• _Try it_
For the entries below, print exactly the lines between the line holding "no significant expression" and the line holding "expression analysis of", inclusive, and nothing else.

Material for the task Block Start

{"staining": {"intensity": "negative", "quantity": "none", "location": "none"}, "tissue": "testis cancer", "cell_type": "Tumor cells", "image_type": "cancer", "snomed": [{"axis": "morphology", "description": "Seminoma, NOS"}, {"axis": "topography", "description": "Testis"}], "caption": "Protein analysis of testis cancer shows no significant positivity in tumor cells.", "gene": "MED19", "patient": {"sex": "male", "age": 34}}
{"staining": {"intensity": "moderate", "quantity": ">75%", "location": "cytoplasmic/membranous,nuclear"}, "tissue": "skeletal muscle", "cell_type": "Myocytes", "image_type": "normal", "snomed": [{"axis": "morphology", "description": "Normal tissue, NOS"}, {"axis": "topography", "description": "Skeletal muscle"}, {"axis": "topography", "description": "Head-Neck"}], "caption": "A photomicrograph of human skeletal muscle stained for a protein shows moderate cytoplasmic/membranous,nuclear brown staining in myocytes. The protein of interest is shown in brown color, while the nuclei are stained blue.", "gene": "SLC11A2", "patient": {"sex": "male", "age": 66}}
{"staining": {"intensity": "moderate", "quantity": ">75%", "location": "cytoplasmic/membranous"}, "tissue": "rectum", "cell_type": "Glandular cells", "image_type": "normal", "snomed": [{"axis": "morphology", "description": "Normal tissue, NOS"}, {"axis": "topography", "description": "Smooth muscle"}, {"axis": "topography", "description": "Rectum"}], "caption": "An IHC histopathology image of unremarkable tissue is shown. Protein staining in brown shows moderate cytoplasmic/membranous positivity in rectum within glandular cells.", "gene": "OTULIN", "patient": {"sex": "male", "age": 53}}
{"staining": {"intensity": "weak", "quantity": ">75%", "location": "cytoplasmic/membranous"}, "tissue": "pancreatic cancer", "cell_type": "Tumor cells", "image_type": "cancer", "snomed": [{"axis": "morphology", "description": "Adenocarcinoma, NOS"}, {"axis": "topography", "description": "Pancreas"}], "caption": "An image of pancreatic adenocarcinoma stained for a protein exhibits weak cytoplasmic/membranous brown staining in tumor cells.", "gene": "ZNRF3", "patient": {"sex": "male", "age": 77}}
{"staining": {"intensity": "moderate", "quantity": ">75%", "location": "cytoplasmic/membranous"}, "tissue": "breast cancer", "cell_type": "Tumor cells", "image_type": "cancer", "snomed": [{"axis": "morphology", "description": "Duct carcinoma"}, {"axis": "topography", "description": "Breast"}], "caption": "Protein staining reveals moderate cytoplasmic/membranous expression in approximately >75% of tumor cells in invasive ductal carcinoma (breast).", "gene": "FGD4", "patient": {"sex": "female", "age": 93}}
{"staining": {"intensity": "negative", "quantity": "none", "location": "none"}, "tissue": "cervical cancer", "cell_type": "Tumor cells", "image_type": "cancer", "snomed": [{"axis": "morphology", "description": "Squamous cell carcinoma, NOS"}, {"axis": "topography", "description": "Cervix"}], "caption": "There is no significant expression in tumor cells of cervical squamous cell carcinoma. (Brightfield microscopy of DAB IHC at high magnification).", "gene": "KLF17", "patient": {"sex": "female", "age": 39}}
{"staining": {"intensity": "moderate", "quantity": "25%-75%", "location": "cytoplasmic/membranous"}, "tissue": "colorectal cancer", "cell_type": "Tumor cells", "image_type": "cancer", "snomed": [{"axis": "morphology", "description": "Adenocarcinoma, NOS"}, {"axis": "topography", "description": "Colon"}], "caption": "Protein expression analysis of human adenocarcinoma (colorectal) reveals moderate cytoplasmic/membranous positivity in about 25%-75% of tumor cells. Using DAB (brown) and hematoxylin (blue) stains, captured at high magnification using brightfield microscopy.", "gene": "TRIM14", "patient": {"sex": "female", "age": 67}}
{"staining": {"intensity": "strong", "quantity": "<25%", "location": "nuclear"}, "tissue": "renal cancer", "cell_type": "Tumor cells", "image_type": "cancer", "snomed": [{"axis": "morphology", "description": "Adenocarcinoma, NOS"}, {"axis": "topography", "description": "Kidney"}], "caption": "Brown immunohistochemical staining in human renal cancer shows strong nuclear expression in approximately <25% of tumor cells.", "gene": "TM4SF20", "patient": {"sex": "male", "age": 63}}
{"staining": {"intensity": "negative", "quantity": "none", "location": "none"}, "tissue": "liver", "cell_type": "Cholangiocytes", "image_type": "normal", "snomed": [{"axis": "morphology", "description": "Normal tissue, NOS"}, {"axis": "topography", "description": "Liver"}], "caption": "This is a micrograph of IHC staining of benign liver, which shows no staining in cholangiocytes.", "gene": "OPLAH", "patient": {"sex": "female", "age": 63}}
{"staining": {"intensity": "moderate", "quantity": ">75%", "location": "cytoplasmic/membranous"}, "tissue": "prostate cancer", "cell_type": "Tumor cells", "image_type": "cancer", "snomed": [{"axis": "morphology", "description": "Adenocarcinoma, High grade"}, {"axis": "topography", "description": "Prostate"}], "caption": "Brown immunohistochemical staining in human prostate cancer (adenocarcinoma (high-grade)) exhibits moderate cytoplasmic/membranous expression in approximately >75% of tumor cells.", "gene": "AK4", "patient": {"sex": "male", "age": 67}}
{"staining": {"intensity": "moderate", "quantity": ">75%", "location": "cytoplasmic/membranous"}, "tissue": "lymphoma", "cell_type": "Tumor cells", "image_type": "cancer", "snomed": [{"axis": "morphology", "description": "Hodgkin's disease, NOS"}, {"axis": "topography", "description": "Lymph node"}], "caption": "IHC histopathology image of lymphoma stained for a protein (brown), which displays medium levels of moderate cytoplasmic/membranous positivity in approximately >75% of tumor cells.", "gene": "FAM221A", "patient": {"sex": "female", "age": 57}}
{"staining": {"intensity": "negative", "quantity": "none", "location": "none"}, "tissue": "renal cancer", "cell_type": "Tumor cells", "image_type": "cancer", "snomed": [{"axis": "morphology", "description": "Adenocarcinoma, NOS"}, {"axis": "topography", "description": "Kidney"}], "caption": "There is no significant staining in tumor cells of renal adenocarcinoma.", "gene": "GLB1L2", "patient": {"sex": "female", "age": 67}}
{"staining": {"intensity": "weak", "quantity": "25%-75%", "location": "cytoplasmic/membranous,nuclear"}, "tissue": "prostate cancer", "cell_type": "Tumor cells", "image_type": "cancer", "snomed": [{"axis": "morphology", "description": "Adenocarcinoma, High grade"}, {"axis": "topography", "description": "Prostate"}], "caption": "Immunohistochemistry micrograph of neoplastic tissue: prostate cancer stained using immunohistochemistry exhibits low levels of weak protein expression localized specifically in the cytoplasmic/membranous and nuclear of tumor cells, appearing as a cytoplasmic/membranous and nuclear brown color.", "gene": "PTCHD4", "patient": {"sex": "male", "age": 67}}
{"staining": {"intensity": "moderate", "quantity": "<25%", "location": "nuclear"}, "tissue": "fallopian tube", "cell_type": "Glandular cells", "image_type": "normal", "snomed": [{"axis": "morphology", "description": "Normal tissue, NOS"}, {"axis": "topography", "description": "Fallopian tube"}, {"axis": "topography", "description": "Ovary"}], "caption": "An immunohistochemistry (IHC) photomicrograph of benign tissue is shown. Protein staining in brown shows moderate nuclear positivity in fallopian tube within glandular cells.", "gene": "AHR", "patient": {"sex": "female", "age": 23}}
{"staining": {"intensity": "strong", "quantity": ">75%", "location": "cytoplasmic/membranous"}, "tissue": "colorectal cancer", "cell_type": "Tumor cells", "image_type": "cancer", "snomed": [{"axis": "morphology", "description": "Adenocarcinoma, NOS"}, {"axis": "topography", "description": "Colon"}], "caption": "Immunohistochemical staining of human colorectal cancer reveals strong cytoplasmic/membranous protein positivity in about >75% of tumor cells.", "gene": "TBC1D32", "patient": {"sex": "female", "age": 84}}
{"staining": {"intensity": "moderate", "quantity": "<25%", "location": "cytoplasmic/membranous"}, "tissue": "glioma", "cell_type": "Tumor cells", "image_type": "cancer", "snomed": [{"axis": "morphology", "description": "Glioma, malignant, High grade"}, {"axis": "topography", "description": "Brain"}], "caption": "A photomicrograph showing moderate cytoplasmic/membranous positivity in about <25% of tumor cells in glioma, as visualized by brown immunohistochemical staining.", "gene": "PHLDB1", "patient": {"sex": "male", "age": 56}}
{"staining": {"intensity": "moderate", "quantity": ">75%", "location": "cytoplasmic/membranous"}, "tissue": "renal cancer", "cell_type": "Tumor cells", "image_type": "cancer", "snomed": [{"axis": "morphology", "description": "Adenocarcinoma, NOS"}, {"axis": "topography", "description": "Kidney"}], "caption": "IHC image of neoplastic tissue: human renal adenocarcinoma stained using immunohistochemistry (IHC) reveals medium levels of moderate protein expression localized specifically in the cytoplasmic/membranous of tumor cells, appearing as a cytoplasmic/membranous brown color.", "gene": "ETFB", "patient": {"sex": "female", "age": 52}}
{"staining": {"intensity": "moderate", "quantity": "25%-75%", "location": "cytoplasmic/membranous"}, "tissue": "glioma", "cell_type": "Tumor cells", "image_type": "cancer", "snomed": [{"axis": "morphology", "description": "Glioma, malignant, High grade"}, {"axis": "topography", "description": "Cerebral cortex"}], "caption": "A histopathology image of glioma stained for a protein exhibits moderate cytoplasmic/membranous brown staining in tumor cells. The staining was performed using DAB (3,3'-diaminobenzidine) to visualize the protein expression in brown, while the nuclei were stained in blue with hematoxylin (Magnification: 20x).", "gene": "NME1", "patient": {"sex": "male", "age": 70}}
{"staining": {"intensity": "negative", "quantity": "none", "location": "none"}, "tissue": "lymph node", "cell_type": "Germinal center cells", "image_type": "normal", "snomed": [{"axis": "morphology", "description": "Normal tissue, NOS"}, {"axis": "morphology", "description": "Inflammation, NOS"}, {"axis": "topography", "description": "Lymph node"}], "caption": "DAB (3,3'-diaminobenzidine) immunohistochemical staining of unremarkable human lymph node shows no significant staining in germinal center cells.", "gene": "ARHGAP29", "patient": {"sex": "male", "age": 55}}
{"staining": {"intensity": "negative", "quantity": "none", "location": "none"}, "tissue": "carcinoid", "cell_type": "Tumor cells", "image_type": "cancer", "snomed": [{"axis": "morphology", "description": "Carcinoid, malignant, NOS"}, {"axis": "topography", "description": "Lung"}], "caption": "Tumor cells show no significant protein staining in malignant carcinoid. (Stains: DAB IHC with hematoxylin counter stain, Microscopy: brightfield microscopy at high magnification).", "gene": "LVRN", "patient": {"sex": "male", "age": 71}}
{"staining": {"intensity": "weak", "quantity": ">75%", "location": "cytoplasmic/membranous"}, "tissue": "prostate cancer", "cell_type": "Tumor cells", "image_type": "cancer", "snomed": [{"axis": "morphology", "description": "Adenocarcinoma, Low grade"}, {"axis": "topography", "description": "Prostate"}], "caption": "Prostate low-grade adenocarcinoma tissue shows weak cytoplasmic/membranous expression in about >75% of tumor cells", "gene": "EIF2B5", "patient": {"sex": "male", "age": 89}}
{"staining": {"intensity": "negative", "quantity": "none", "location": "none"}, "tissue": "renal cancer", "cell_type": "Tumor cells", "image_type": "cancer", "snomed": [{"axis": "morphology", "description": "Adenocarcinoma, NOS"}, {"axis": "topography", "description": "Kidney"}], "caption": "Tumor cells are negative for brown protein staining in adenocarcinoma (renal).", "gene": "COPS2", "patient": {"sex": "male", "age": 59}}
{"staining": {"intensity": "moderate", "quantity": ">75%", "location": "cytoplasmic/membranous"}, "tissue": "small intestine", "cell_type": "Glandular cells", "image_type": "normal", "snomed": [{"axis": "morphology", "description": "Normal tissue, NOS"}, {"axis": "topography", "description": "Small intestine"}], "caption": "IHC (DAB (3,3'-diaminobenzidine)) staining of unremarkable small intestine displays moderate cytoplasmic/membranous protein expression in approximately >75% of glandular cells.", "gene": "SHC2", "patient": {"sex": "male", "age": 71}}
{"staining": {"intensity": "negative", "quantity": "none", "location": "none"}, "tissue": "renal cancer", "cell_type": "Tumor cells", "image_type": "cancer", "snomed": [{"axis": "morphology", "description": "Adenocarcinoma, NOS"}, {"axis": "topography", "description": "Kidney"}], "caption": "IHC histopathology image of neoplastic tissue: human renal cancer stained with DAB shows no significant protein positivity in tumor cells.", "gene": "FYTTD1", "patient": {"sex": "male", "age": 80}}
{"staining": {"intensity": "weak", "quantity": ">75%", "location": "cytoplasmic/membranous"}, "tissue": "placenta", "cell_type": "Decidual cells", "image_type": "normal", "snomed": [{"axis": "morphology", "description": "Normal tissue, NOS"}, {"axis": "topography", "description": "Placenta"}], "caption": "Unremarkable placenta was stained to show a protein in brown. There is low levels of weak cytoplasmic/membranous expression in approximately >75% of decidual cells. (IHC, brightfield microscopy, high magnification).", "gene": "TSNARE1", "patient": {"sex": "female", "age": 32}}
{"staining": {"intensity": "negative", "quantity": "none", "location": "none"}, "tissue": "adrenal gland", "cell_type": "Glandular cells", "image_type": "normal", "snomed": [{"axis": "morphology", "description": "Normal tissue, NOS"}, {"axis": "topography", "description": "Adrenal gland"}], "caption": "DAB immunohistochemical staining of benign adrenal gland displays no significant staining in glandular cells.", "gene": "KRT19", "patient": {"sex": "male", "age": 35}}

Material for the task Block End

• _Expected output_
{"staining": {"intensity": "negative", "quantity": "none", "location": "none"}, "tissue": "cervical cancer", "cell_type": "Tumor cells", "image_type": "cancer", "snomed": [{"axis": "morphology", "description": "Squamous cell carcinoma, NOS"}, {"axis": "topography", "description": "Cervix"}], "caption": "There is no significant expression in tumor cells of cervical squamous cell carcinoma. (Brightfield microscopy of DAB IHC at high magnification).", "gene": "KLF17", "patient": {"sex": "female", "age": 39}}
{"staining": {"intensity": "moderate", "quantity": "25%-75%", "location": "cytoplasmic/membranous"}, "tissue": "colorectal cancer", "cell_type": "Tumor cells", "image_type": "cancer", "snomed": [{"axis": "morphology", "description": "Adenocarcinoma, NOS"}, {"axis": "topography", "description": "Colon"}], "caption": "Protein expression analysis of human adenocarcinoma (colorectal) reveals moderate cytoplasmic/membranous positivity in about 25%-75% of tumor cells. Using DAB (brown) and hematoxylin (blue) stains, captured at high magnification using brightfield microscopy.", "gene": "TRIM14", "patient": {"sex": "female", "age": 67}}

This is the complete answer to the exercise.